Historically, the purr has created much speculation. It was thought that the sound originated from fremitus, which is caused by disrupted blood flow in one of the major blood vessels (the aorta or caudal vena cava). Theoretically, that vessel formed a sharp bend when the cat arched its back while being pet. Science proves this theory wrong. The vessels don’t develop a sharp bend; they maintain their lumen size by arching. The sound really comes from the larynx (voice box) as do the other sounds a cat makes. To produce the purring sound, the size of the airflow opening narrows, creating turbulence.1 This explains why the purr can be loud if there is a great deal of constriction or soft if the opening is only slightly constricted. It also explains why some cats purr during inhalation and some during exhalation.

The other big question that comes up is why cats purr. What is its meaning? Obviously, we can never know because we can’t ask them; however, we can look at the situations in which cats purr and make educated guesses.2, 3 Queens purr while their kittens nurse. Cats use a “greeting” purr when they encounter friendly cats or people and when they are being pet. These are times we tend to think are pleasurable for the cat. But not all purr bouts seem to be associated with potentially pleasurable events. Some cats purr at times they seem to want something, usually food. This has been called a “request” purr. Perhaps this purr is the feline equivalent of a human’s smile.4 We usually smile when things are pleasurable, but we can also put on that fake smile when we want something from someone too.


References:

1  Remmers, J.E. and Gautier, H. (1972): Neural and mechanical mechanisms of feline purring. Respir. Physiol. 16: 351-361.
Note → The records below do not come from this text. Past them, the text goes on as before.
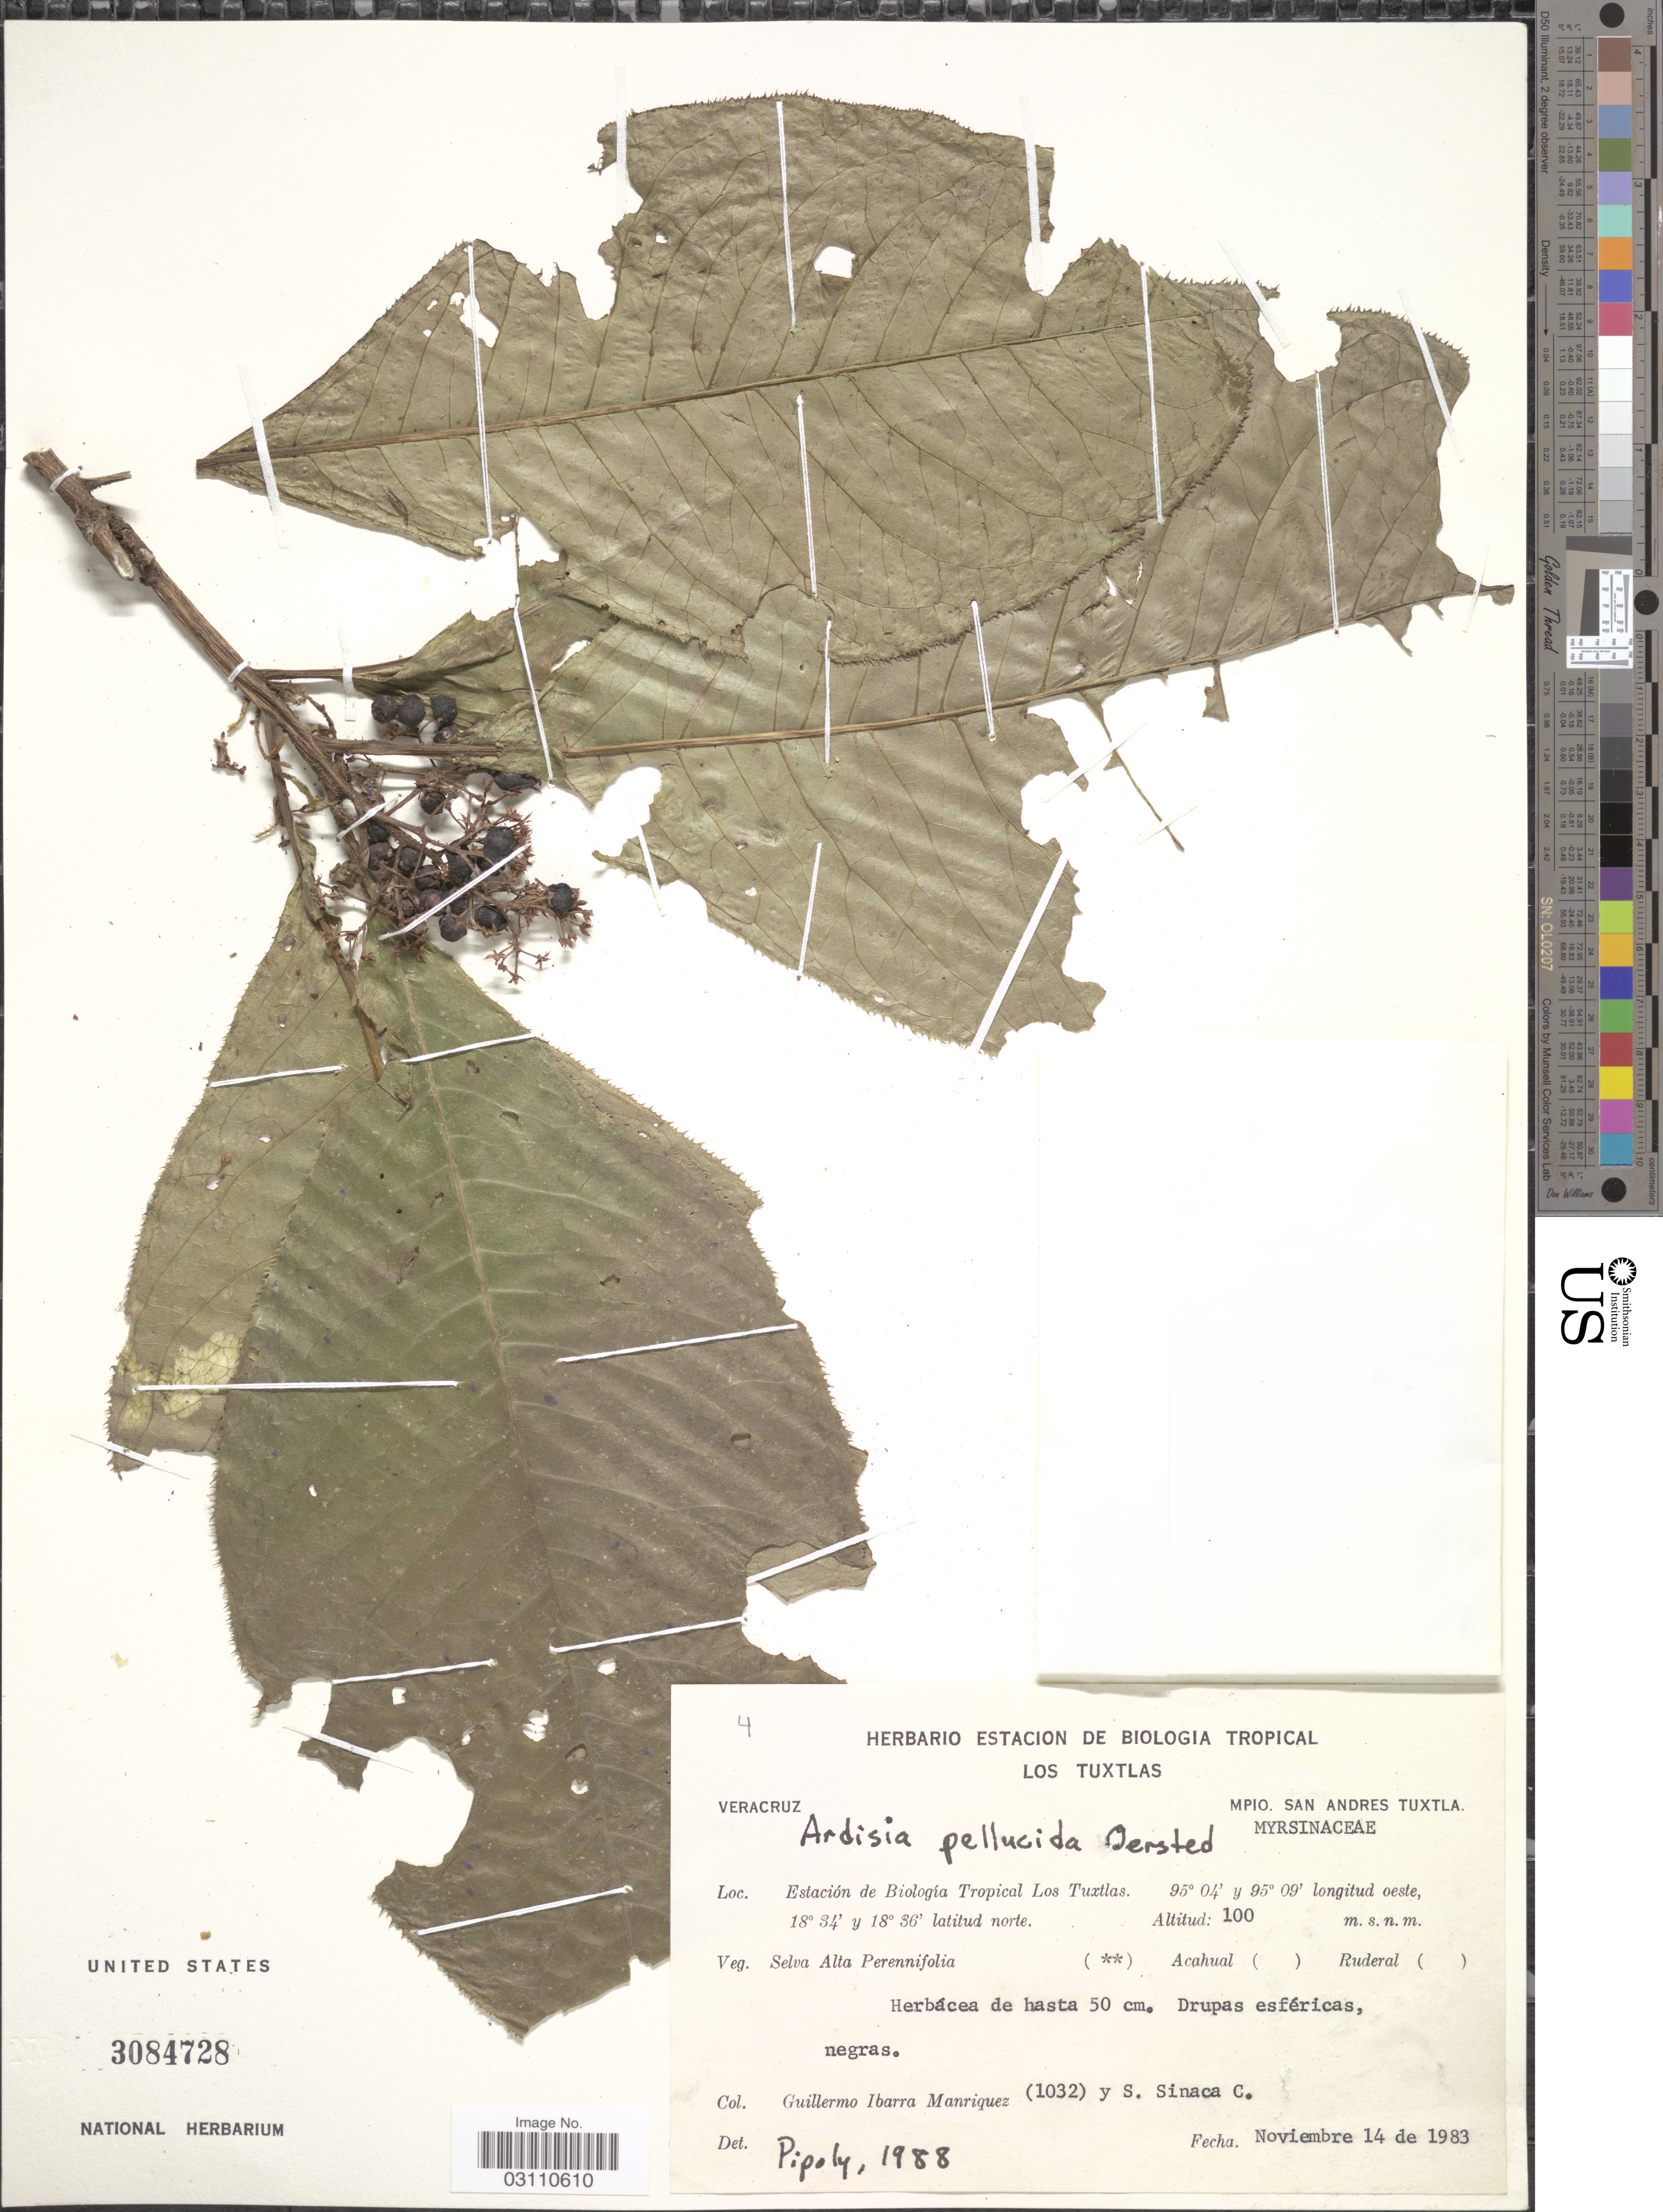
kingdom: Plantae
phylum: Tracheophyta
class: Magnoliopsida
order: Ericales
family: Primulaceae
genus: Ardisia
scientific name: Ardisia pellucida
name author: Oerst.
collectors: G. Ibarra M. & S. Sinaca Colin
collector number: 1032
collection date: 1983-11-14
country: Mexico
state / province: Veracruz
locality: Veracruz. Mpio. San Andres Tuxtla. Estación de Biología Tropical Los Tuxtlas.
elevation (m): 100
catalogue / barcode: US 3084728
2  Moelk, M (1944): Vocalizing in the house cat: a phonetic and functional study. Am J. Psychol. 57: 184-205.

3  Moelk, M. (1979): The development of friendly approach behavior in the cat: A study of kitten-mother relations and the cognitive development of the kitten from birth to eight weeks. Adv. Study Behav. 10: 163-224.

4  Beaver, B.V. (2003): Feline Behavior: A Guide for Veterinarians, 2nd ed. Saunders: St. Louis, p. 101-102.

Bonnie Beaver, DVM, DACVB, is graduate of the University of Minnesota College of Veterinary Medicine who lives in College Station, Texas. Dr. Beaver is a professor in the Department of Small Animal Clinical Sciences at Texas A&M University.